**REQUIRED ACTION:** In your copy, reproduce the entries exactly as they are, minus the images.

**SOURCE DATA:**

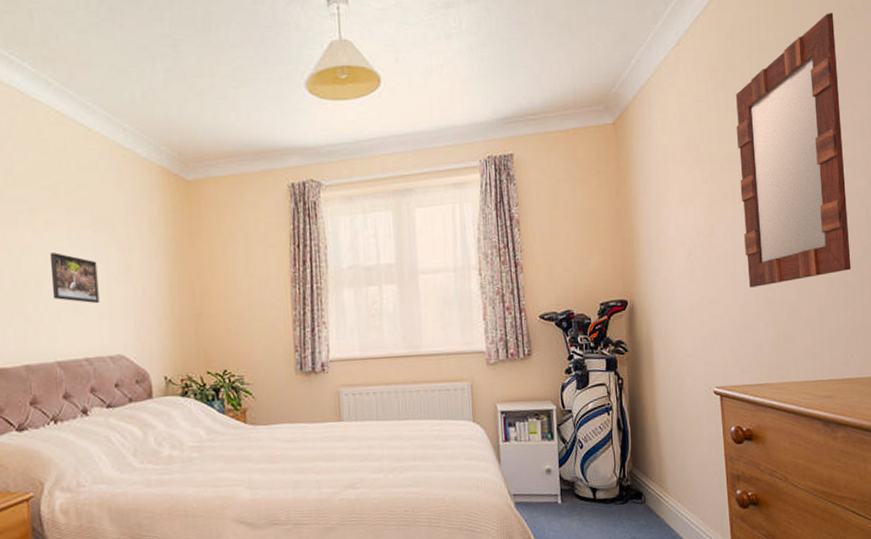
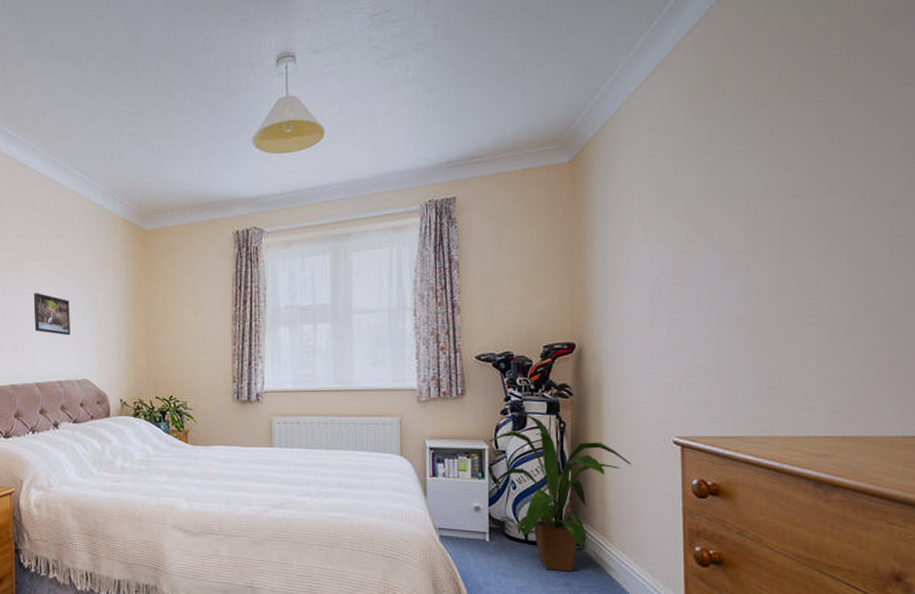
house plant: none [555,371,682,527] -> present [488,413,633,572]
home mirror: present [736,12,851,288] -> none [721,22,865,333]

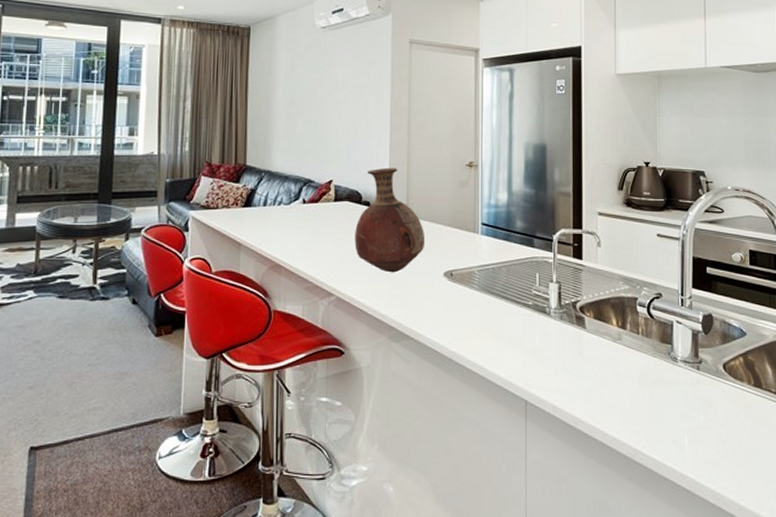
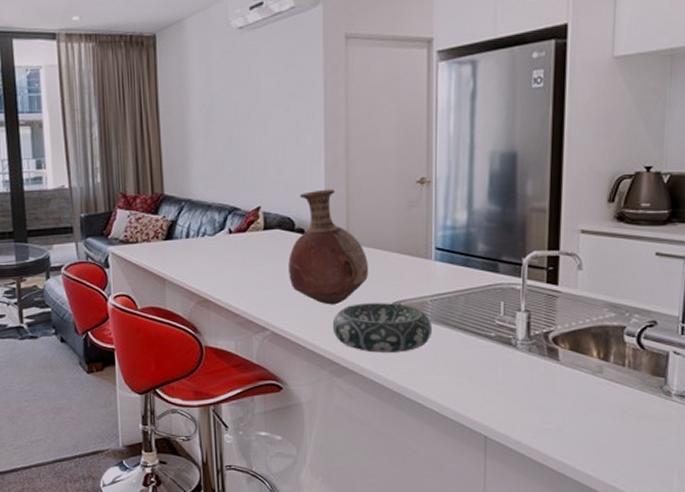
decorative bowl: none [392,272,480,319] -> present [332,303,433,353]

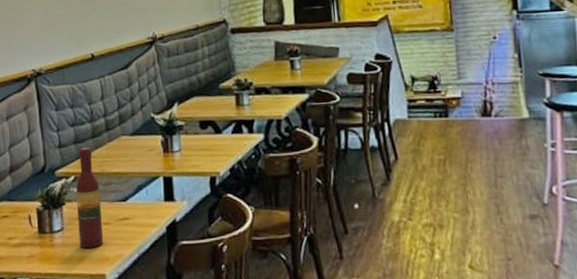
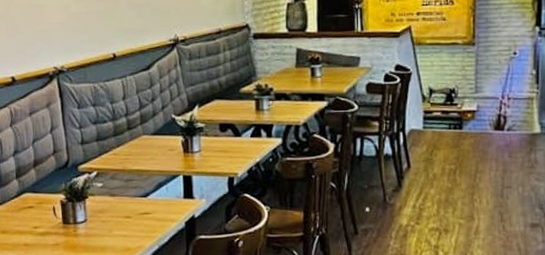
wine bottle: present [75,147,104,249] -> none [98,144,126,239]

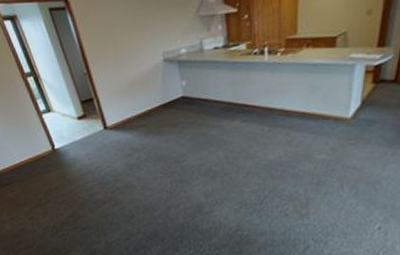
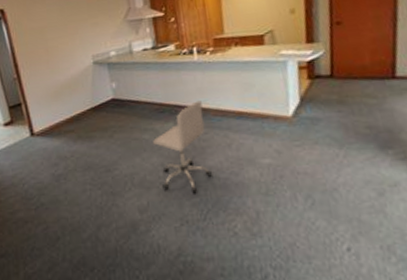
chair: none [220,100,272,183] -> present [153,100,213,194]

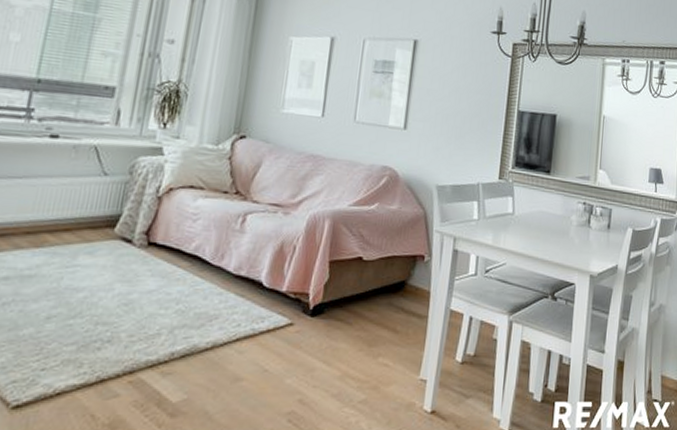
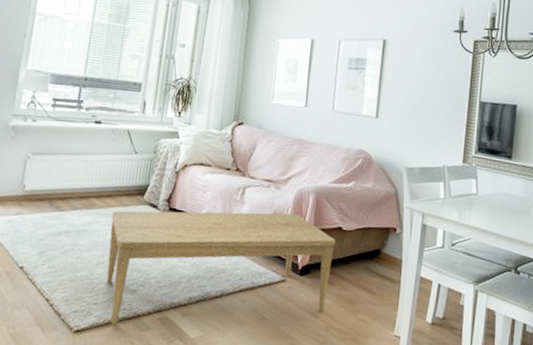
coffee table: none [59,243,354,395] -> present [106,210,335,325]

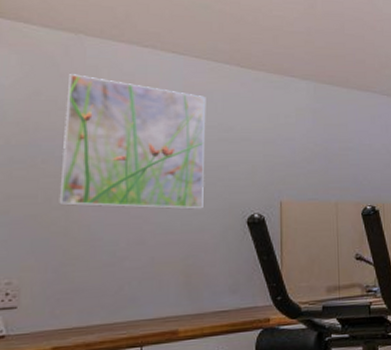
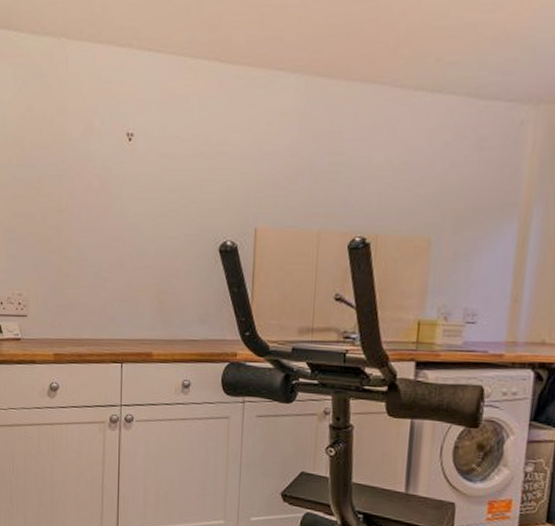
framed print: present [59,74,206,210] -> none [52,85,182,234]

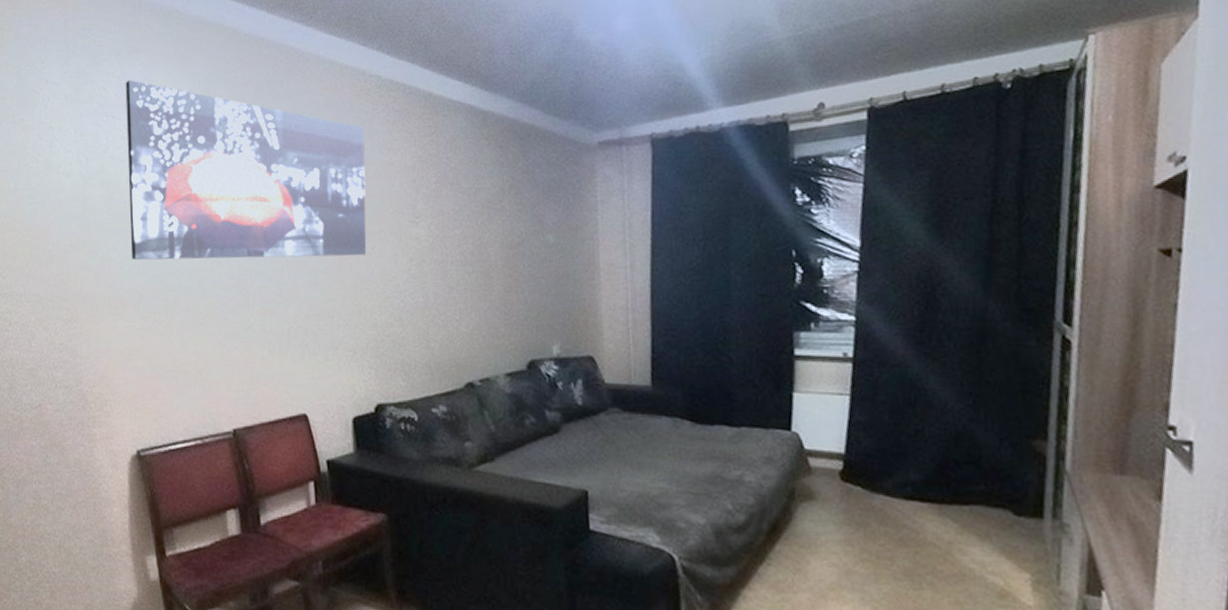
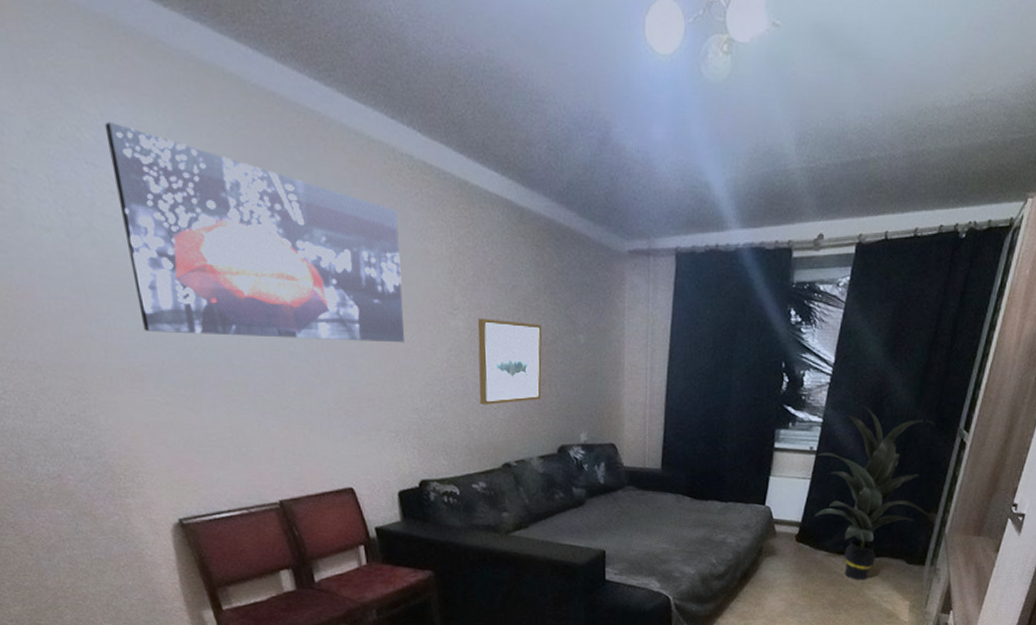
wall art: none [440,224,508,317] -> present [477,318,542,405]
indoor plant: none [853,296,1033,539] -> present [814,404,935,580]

**TASK SOLUTION:**
house plant: none [555,371,682,527] -> present [488,413,633,572]
home mirror: present [736,12,851,288] -> none [721,22,865,333]

decorative bowl: none [392,272,480,319] -> present [332,303,433,353]

wine bottle: present [75,147,104,249] -> none [98,144,126,239]

chair: none [220,100,272,183] -> present [153,100,213,194]

coffee table: none [59,243,354,395] -> present [106,210,335,325]

framed print: present [59,74,206,210] -> none [52,85,182,234]

wall art: none [440,224,508,317] -> present [477,318,542,405]
indoor plant: none [853,296,1033,539] -> present [814,404,935,580]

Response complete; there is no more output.